- What is expected
Reproduce every one of the following lines word for word, without changing anything.

(Source records)
_ _ _ _ _

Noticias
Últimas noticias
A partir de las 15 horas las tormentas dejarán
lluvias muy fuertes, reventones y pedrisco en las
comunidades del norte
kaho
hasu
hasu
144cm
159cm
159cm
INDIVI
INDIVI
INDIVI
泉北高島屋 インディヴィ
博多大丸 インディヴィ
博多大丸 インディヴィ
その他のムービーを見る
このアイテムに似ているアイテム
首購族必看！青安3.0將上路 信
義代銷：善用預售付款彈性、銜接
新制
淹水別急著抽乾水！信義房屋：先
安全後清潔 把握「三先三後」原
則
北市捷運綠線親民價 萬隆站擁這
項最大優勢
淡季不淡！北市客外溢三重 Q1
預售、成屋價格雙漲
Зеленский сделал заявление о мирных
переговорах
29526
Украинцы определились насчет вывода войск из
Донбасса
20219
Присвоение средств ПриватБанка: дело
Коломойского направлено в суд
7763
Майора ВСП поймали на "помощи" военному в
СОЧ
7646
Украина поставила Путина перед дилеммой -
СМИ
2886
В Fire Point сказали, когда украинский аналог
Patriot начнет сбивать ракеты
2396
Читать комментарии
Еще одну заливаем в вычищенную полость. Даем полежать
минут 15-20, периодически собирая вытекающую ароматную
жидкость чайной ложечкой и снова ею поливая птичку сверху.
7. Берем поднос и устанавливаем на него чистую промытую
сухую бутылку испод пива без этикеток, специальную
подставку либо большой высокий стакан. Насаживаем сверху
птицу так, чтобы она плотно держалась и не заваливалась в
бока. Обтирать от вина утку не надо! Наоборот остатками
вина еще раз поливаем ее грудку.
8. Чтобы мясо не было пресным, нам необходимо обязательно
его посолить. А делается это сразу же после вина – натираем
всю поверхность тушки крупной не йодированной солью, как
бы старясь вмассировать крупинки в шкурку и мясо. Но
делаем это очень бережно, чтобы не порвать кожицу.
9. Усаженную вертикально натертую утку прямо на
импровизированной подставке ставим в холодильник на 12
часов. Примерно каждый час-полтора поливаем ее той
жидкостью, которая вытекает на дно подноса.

_ _ _ _ _

- Written answer
Noticias
Últimas noticias
A partir de las 15 horas las tormentas dejarán
lluvias muy fuertes, reventones y pedrisco en las
comunidades del norte
kaho
hasu
hasu
144cm
159cm
159cm
INDIVI
INDIVI
INDIVI
泉北高島屋 インディヴィ
博多大丸 インディヴィ
博多大丸 インディヴィ
その他のムービーを見る
このアイテムに似ているアイテム
首購族必看！青安3.0將上路 信
義代銷：善用預售付款彈性、銜接
新制
淹水別急著抽乾水！信義房屋：先
安全後清潔 把握「三先三後」原
則
北市捷運綠線親民價 萬隆站擁這
項最大優勢
淡季不淡！北市客外溢三重 Q1
預售、成屋價格雙漲
Зеленский сделал заявление о мирных
переговорах
29526
Украинцы определились насчет вывода войск из
Донбасса
20219
Присвоение средств ПриватБанка: дело
Коломойского направлено в суд
7763
Майора ВСП поймали на "помощи" военному в
СОЧ
7646
Украина поставила Путина перед дилеммой -
СМИ
2886
В Fire Point сказали, когда украинский аналог
Patriot начнет сбивать ракеты
2396
Читать комментарии
Еще одну заливаем в вычищенную полость. Даем полежать
минут 15-20, периодически собирая вытекающую ароматную
жидкость чайной ложечкой и снова ею поливая птичку сверху.
7. Берем поднос и устанавливаем на него чистую промытую
сухую бутылку испод пива без этикеток, специальную
подставку либо большой высокий стакан. Насаживаем сверху
птицу так, чтобы она плотно держалась и не заваливалась в
бока. Обтирать от вина утку не надо! Наоборот остатками
вина еще раз поливаем ее грудку.
8. Чтобы мясо не было пресным, нам необходимо обязательно
его посолить. А делается это сразу же после вина – натираем
всю поверхность тушки крупной не йодированной солью, как
бы старясь вмассировать крупинки в шкурку и мясо. Но
делаем это очень бережно, чтобы не порвать кожицу.
9. Усаженную вертикально натертую утку прямо на
импровизированной подставке ставим в холодильник на 12
часов. Примерно каждый час-полтора поливаем ее той
жидкостью, которая вытекает на дно подноса.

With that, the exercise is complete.